By using the mean to fill in NaN, we made a mistake for the `restecg` column:

In [None]:
data.restecg.value_counts()

Let's fix this:

In [None]:
# Pandas where function replaces every value that does not satisfy the condition with the inputted value (default is NaN)
data.restecg = data.restecg.where(data.restecg >= 1, 0)

In [None]:
data.restecg.value_counts()

In [None]:
# TODO: which columns to scale, onehot or do nothing?
ct = ColumnTransformer(
    [("scaling", StandardScaler(), ...),
     ("onehot", OneHotEncoder(sparse_output=False), ...),
    ("nothing", 'passthrough', ...)])

In [None]:
# get all columns apart from income for the features
X = data.drop(columns='num')
y = data['num']
print(X.shape)
print(y.shape)

# split dataframe and income
X_train, X_val, y_train, y_val = train_test_split(X, y,
                            test_size=0.1, stratify=y,random_state=31)

ct.fit(X_train)
X_train_trans = ct.transform(X_train)
print(X_train_trans.shape)

In [None]:
logreg = LogisticRegression(max_iter=1000)
logreg.fit(X_train_trans, y_train)

X_val_trans = ct.transform(X_val)
print("Train score: {:.2f}".format(logreg.score(X_train_trans, y_train)))
print("Validation score: {:.2f}".format(logreg.score(X_val_trans, y_val)))
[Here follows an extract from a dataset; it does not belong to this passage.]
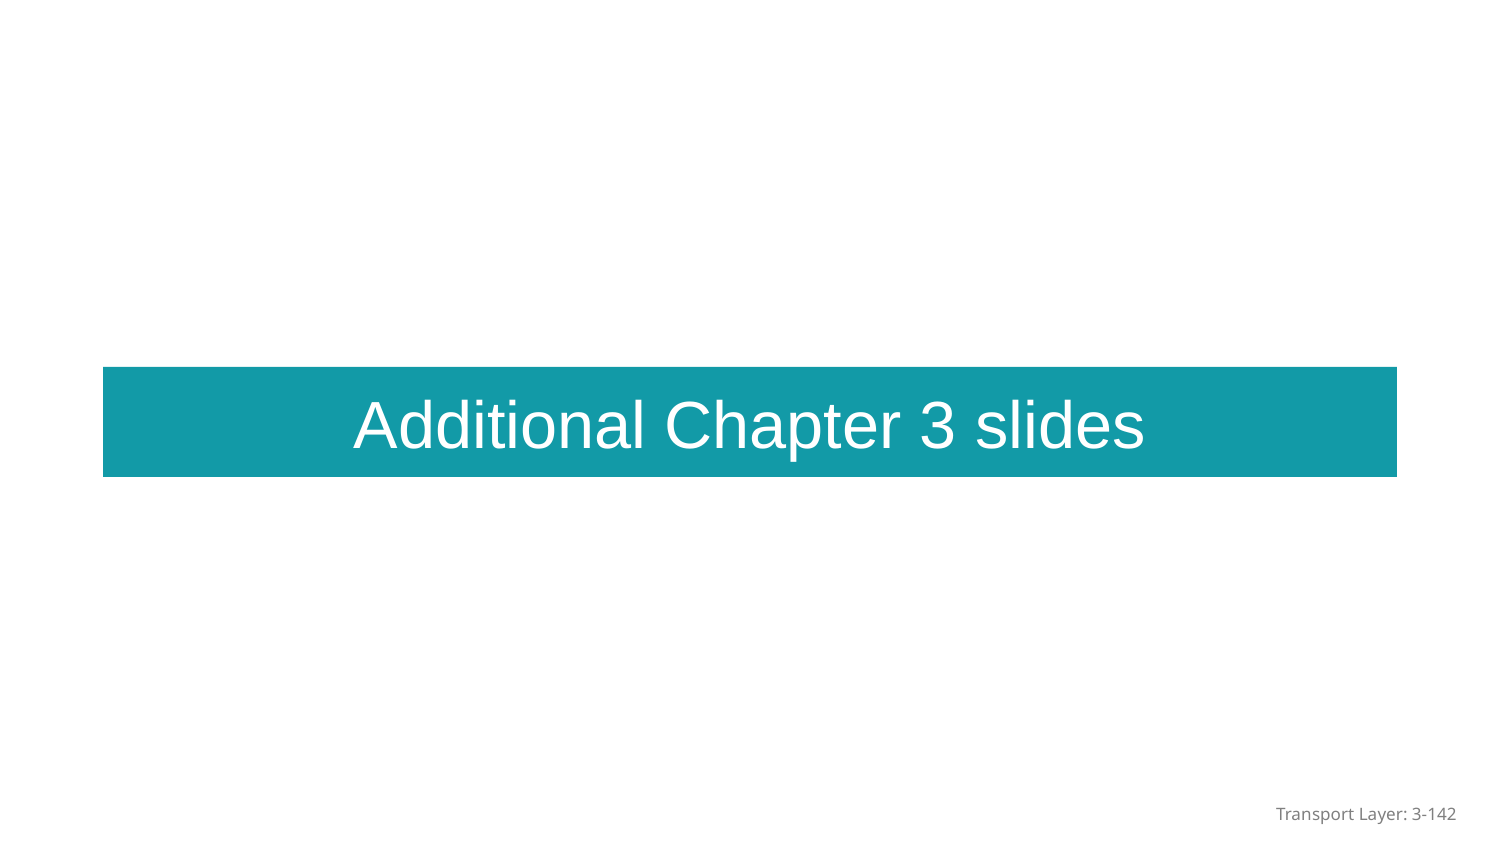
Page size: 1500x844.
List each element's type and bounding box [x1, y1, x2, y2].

slide_number [1134, 792, 1472, 838]
title [103, 366, 1397, 477]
Are we overfitting? Let's try and reduce complexity by increasing regularization - reduce C:

In [None]:
logreg = LogisticRegression(C=0.01,max_iter=1000)
logreg.fit(X_train_trans, y_train)

X_val_trans = ct.transform(X_val)
print("Train score: {:.2f}".format(logreg.score(X_train_trans, y_train)))
print("Validation score: {:.2f}".format(logreg.score(X_val_trans, y_val)))

Compare that to the unscaled dataset:

In [None]:
logreg = LogisticRegression(max_iter=1000)
logreg.fit(X_train, y_train)

print("Train score: {:.2f}".format(logreg.score(X_train, y_train)))
print("Validation score: {:.2f}".format(logreg.score(X_val, y_val)))

The linear model is now much more flexible, it gained some non-linearity, similar to decision tree.